Task goal =>
The answer must consist of every line from the data that holds "pare".

Material supplied =>
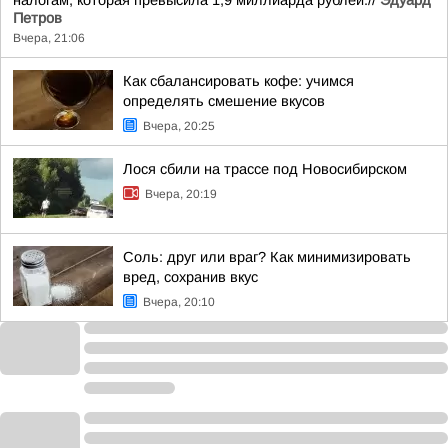
налогам, которая превысила 1,9 миллиарда рублей.//
Эдуард
Петров
Вчера, 21:06
Как сбалансировать кофе: учимся
определять смешение вкусов
Вчера, 20:25
Лося сбили на трассе под Новосибирском
Вчера, 20:19
Соль: друг или враг? Как минимизировать
вред, сохранив вкус
Вчера, 20:10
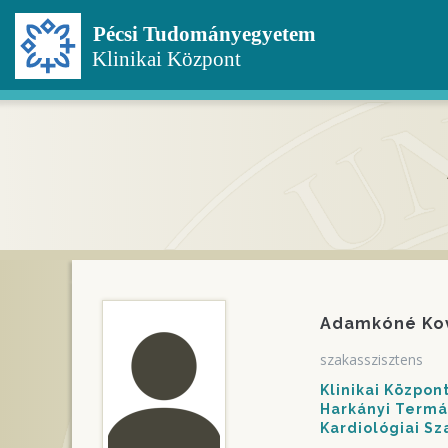
Ugrás
a
tartalomra
Adamkóné Ko
szakasszisztens
Klinikai Közpo
Harkányi Termál
Kardiológiai S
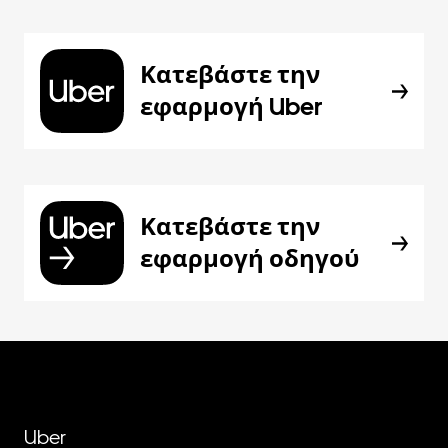
Κατεβάστε την
εφαρμογή Uber
Κατεβάστε την
εφαρμογή οδηγού
Uber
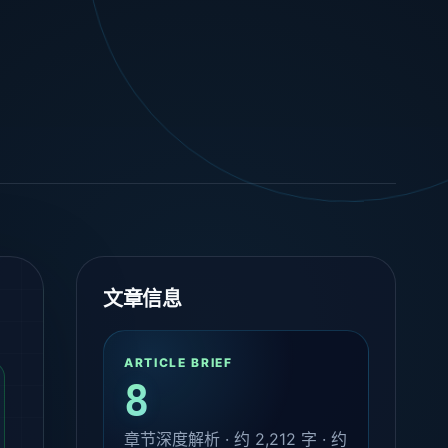
文章信息
ARTICLE BRIEF
8
章节深度解析 · 约
2,212
字 · 约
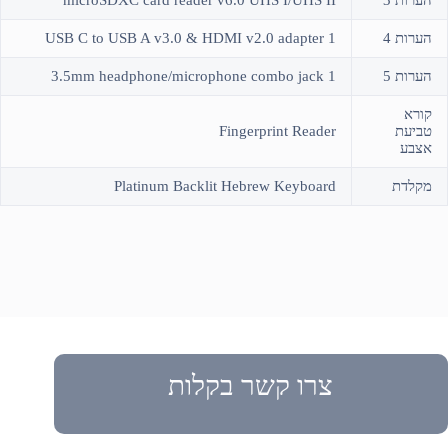
הערות 4
1 USB C to USB A v3.0 & HDMI v2.0 adapter
הערות 5
1 3.5mm headphone/microphone combo jack
קורא
טביעת
Fingerprint Reader
אצבע
מקלדת
Platinum Backlit Hebrew Keyboard
צרו קשר בקלות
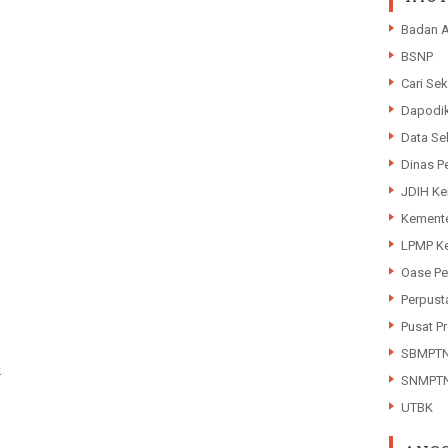
Badan A
BSNP
Cari Sek
Dapodi
Data Se
Dinas P
JDIH K
Kemente
LPMP Ke
Oase Pe
Perpust
Pusat Pr
SBMPT
.
SNMPT
UTBK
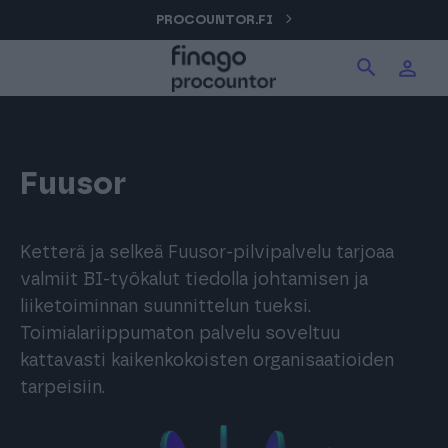
Hyppää
PROCOUNTOR.FI
Hae tuotteita verkkosivuilta
Kirjaudu
sisältöön
Procountor
Hae
Solo
Fuusor
Sopimuskone
Ketterä ja selkeä Fuusor-pilvipalvelu tarjoaa
valmiit BI-työkalut tiedolla johtamisen ja
liiketoiminnan suunnittelun tueksi.
Allekirjoitus
Toimialariippumaton palvelu soveltuu
kattavasti kaikenkokoisten organisaatioiden
tarpeisiin.
Aika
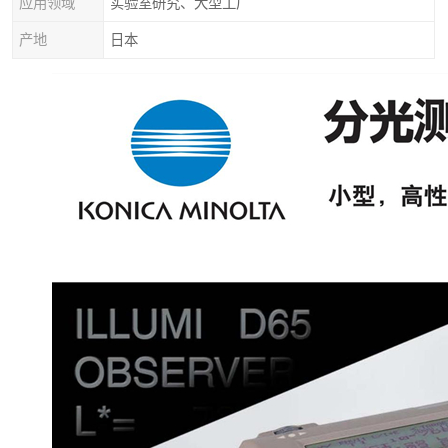
应用领域
实验室研究、大型工厂
产地
日本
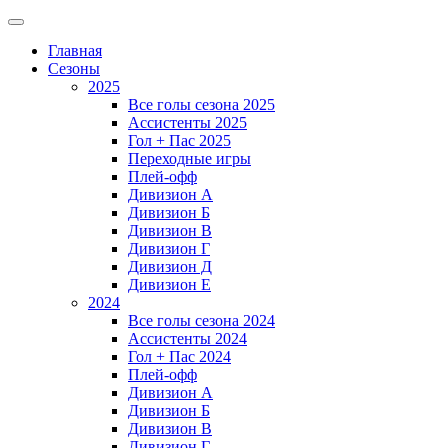
Главная
Сезоны
2025
Все голы сезона 2025
Ассистенты 2025
Гол + Пас 2025
Переходные игры
Плей-офф
Дивизион A
Дивизион Б
Дивизион В
Дивизион Г
Дивизион Д
Дивизион Е
2024
Все голы сезона 2024
Ассистенты 2024
Гол + Пас 2024
Плей-офф
Дивизион A
Дивизион Б
Дивизион В
Дивизион Г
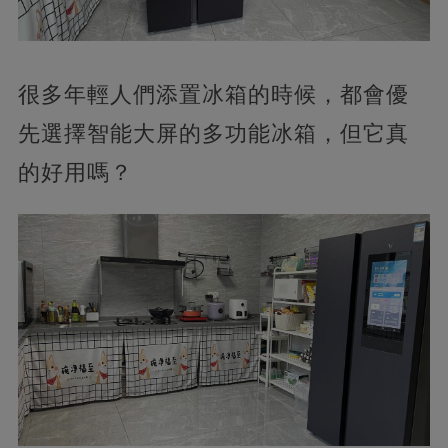
很多年輕人們添置冰箱的時候，都會優
先選擇智能大屏的多功能冰箱，但它真
的好用嗎？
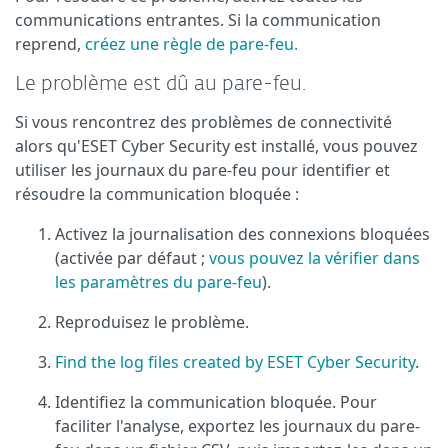
communications entrantes. Si la communication
reprend,
créez une règle de pare-feu.
Le problème est dû au pare-feu.
Si vous rencontrez des problèmes de connectivité
alors qu'ESET Cyber Security est installé, vous pouvez
utiliser les journaux du pare-feu pour identifier et
résoudre la communication bloquée :
Activez la journalisation des connexions bloquées
(activée par défaut ;
vous pouvez la vérifier dans
les paramètres du pare-feu
).
Reproduisez le problème.
Find the log files created by ESET Cyber Security
.
Identifiez la communication bloquée. Pour
faciliter l'analyse, exportez les journaux du pare-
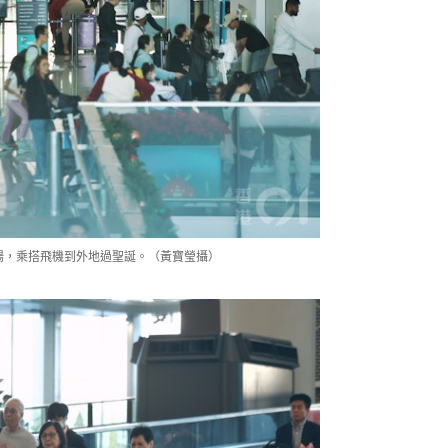
機場，乘搭飛機到外地過聖誕。（黃寶瑩攝）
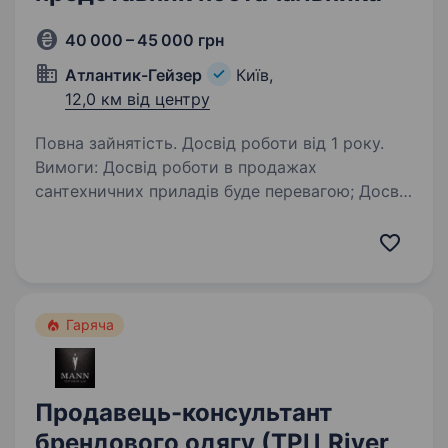
40 000 – 45 000 грн
Атлантик-Гейзер
Київ,
12,0 км від центру
Повна зайнятість. Досвід роботи від 1 року.
Вимоги: Досвід роботи в продажах
сантехничних приладів буде перевагою; Досвід
роботи з покупцем техніка продажів буде
перевагою; Вміння досягати результату;
Позитивний настрій, бажання рости і
розвиватися…
Гаряча
Продавець-консультант
брендового одягу (ТРЦ River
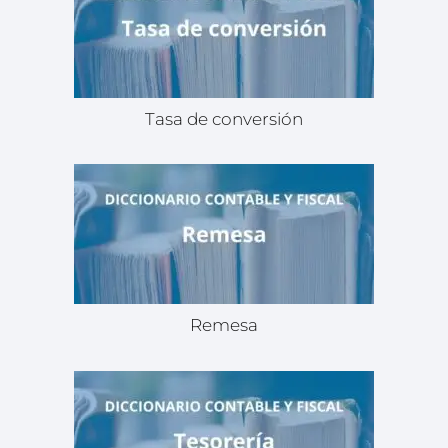
Tasa de conversión
Remesa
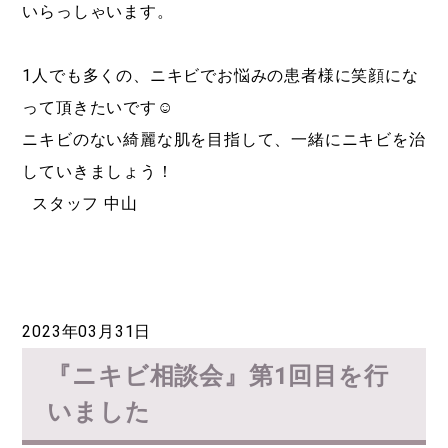
いらっしゃいます。
1人でも多くの、ニキビでお悩みの患者様に笑顔にな
って頂きたいです☺︎
ニキビのない綺麗な肌を目指して、一緒にニキビを治
していきましょう！
スタッフ 中山
2023年03月31日
『ニキビ相談会』第1回目を行
いました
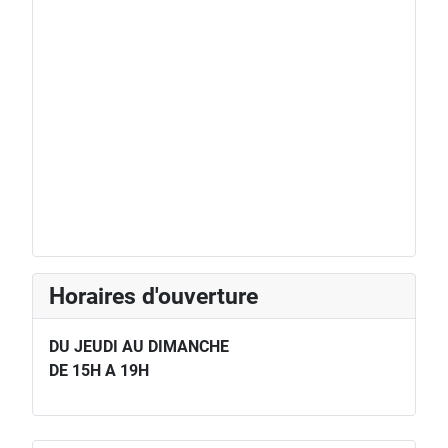
Horaires d'ouverture
DU JEUDI AU DIMANCHE
DE 15H A 19H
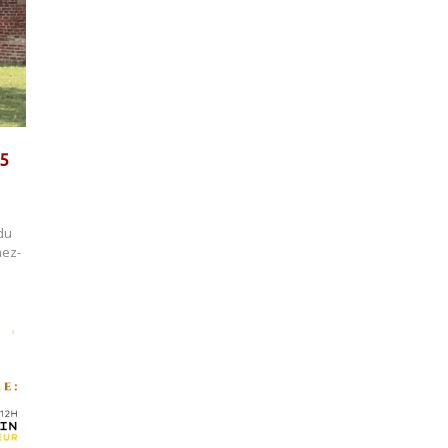
25
du
nez-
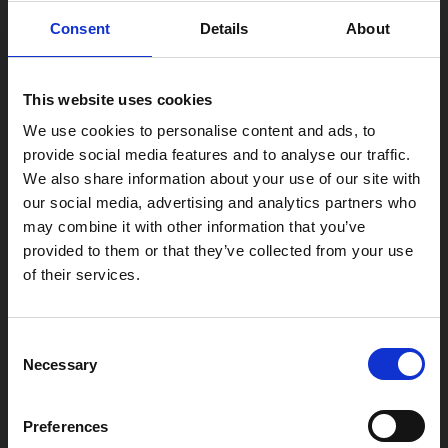
Land
Consent
Details
About
This website uses cookies
Jag är intresserad av
We use cookies to personalise content and ads, to
Sugbilar
provide social media features and to analyse our traffic.
Portabla vakuumenheter
We also share information about your use of our site with
Mobila vakuumenheter
our social media, advertising and analytics partners who
Centrala vakuumsystem
may combine it with other information that you’ve
provided to them or that they’ve collected from your use
Service
of their services.
Reservdelar och tillbehör (Sugbilar)
Reservdelar och tillbehör
(Vakuumenheter)
Consent
Necessary
Selection
Meddelande
Preferences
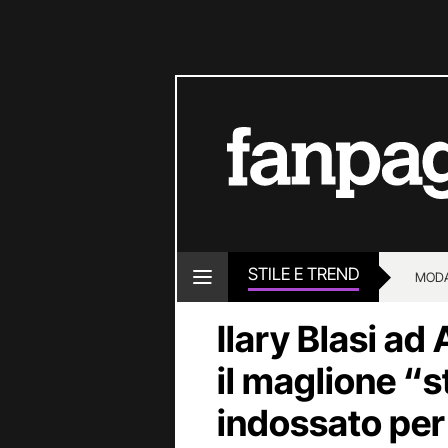
STILE E TREND
MOD
Ilary Blasi ad
il maglione “
indossato per i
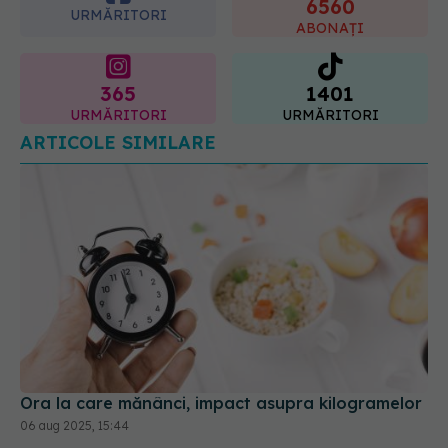
365
1401
URMĂRITORI
URMĂRITORI
ARTICOLE SIMILARE
Ora la care mănânci, impact asupra kilogramelor
06 aug 2025, 15:44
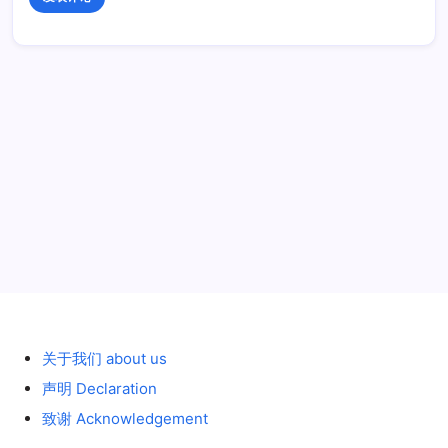
历史 History
关于我们 about us
声明 Declaration
致谢 Acknowledgement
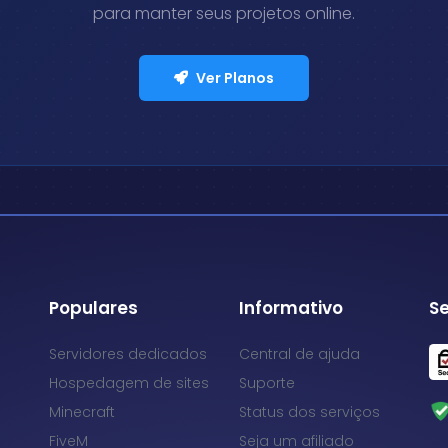
para manter seus projetos online.
Ver Planos
Populares
Informativo
Se
Servidores dedicados
Central de ajuda
Hospedagem de sites
Suporte
Minecraft
Status dos serviços
FiveM
Seja um afiliado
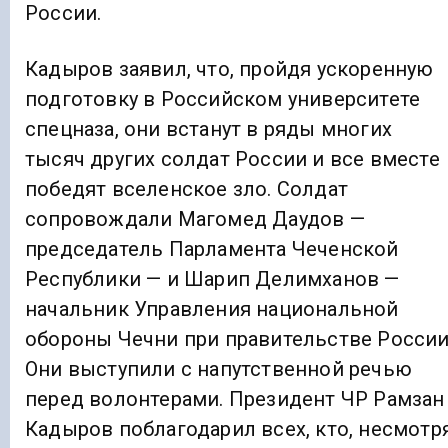
России.
Кадыров заявил, что, пройдя ускоренную
подготовку в Российском университете
спецназа, они встанут в ряды многих
тысяч других солдат России и все вместе
победят вселенское зло. Солдат
сопровождали Магомед Даудов —
председатель Парламента Чеченской
Республики — и Шарип Делимханов —
начальник Управления национальной
обороны Чечни при правительстве России
Они выступили с напутственной речью
перед волонтерами. Президент ЧР Рамзан
Кадыров поблагодарил всех, кто, несмотр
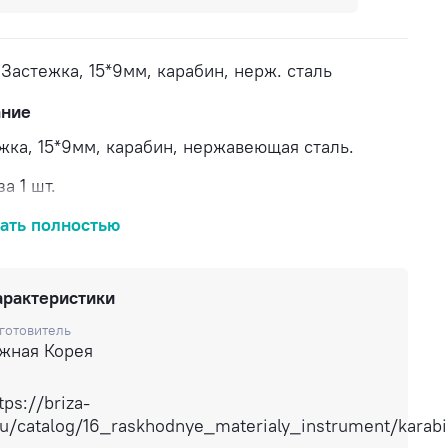
Застежка, 15*9мм, карабин, нерж. сталь
ание
жка, 15*9мм, карабин, нержавеющая сталь.
а 1 шт.
вка по России.
ать полностью
арактеристики
готовитель
жная Корея
tps://briza-
ru/catalog/16_raskhodnye_materialy_instrument/karab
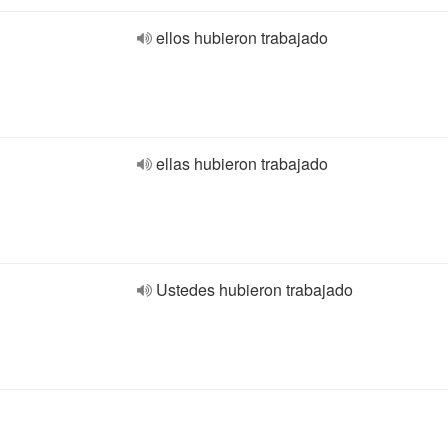
ellos hubieron trabajado
ellas hubieron trabajado
Ustedes hubieron trabajado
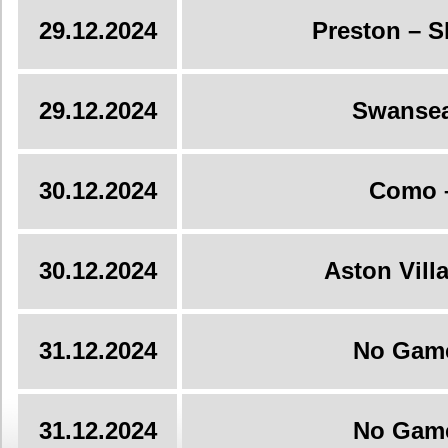
29.12.2024
Preston – S
29.12.2024
Swansea
30.12.2024
Como 
30.12.2024
Aston Vill
31.12.2024
No Gam
31.12.2024
No Gam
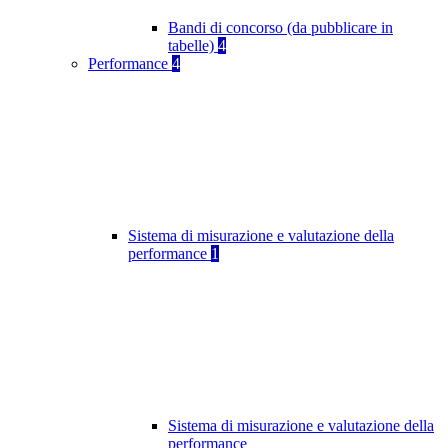
Bandi di concorso (da pubblicare in
tabelle)
4
Performance
4
Sistema di misurazione e valutazione della
performance
1
Sistema di misurazione e valutazione della
performance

Solution to this exercise =>
créez une règle de pare-feu.
Le problème est dû au pare-feu.
utiliser les journaux du pare-feu pour identifier et
les paramètres du pare-feu
faciliter l'analyse, exportez les journaux du pare-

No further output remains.